There are people already doing this. Google’s SayCan, for example, explicitly calculates both the value and chance of success for actions proposed by an LLM. It currently relies on a pre-computed list of available actions, rather than allowing the LLM to propose any possible action. It also depends on an enormous amount of robotics training data to determine the chance of action success.

For those making general purpose AI agents, I ask you to stop. If you’re not going to stop, I ask you to at least make them risk aware.

The problem isn’t solved yet

Even if you could generate all of the reward values and probabilities accurately, this new decision metric doesn’t solve corrigibility. There are still cases where the cost the AI pays to disobey a shutdown command could be worth it (according to the AI). We also have to consider Fully Updated Deference Failure 3, where the AI has learned literally everything it can from humans and the off-switch provides no new data about value.

There are some who bite this bullet, and say that an AI that correctly sees enormous gain in utility should disobey an ignorant human asking it to turn off. They assume that this will let aligned powerful AIs give us all the things we don’t understand how to get.

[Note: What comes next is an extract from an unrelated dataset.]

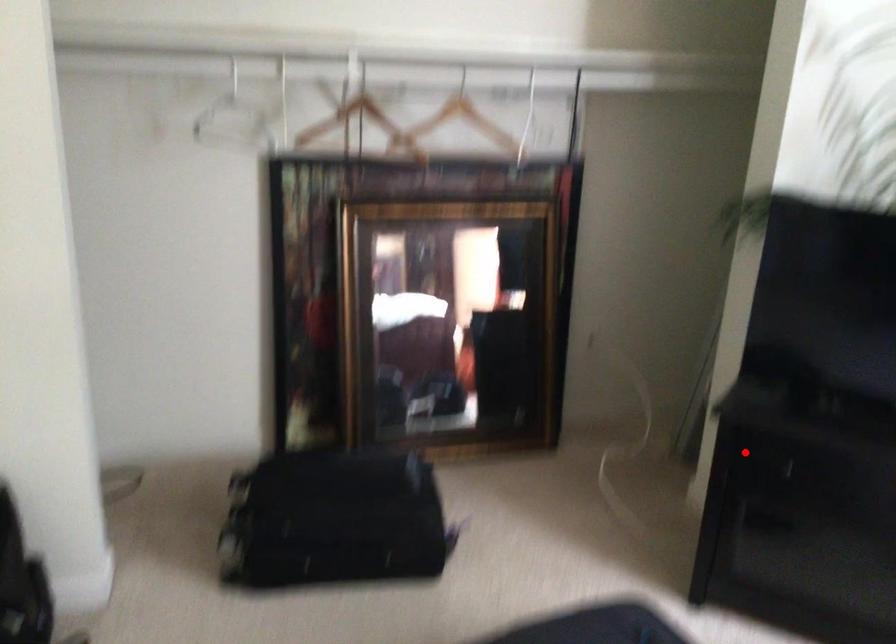
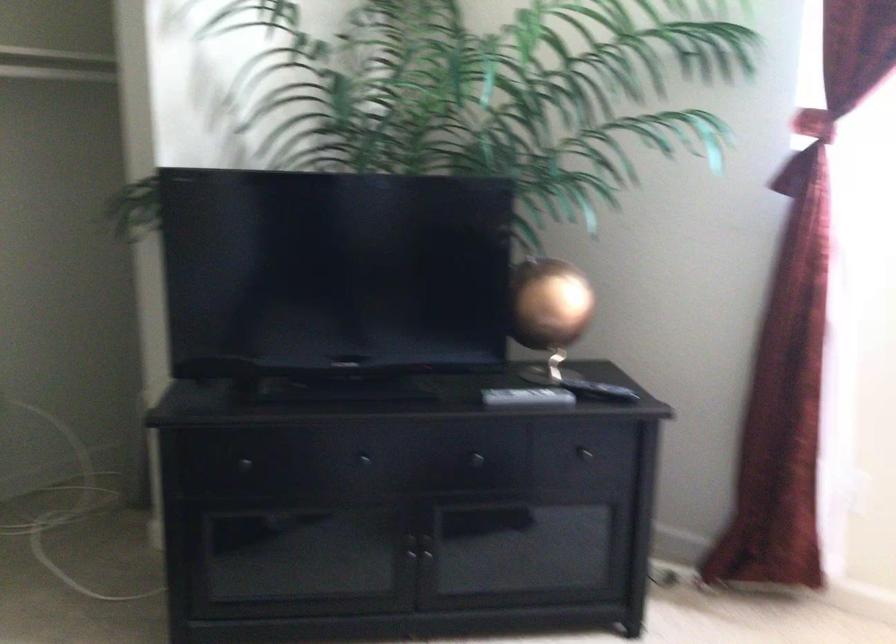
Question: I am providing you with two images of the same scene from different viewpoints. Image1 has a red point marked. In image2, the corresponding 3D location appears at what relative position? Reply with the corresponding letter.

Choices:
 (A) Closer
 (B) Farther

Answer: (A)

I don’t agree with this perspective. If you could prove to me that the AI was aligned and that it’s predictions were accurate, then I’d agree to go forward with its plans. If you can’t prove that to me, then I’d suspect coding errors or mis-alignment. I wouldn’t want that AI to continue, even if it thought it knew better.

The idea of corrigibility is a bit of a stop-gap. It let’s us stop an AI that we may not trust, even if that AI might be doing the right thing. There are so many failure modes possible for a superintelligent AI that we need safety valves like corrigibility. Perhaps every time we use them, it turns out they weren’t necessary. It’s still good to have them.

Think about a rocket launch. Rocket launches are regularly rescheduled due to weather and hardware anomalies. Could the rocket have successfully launched anyway? Possibly! Could we have been mistaken about the situation, and the rocket was fine? Possibly! We choose not to take the risk in these situations. We need similar abort mechanisms for AIs.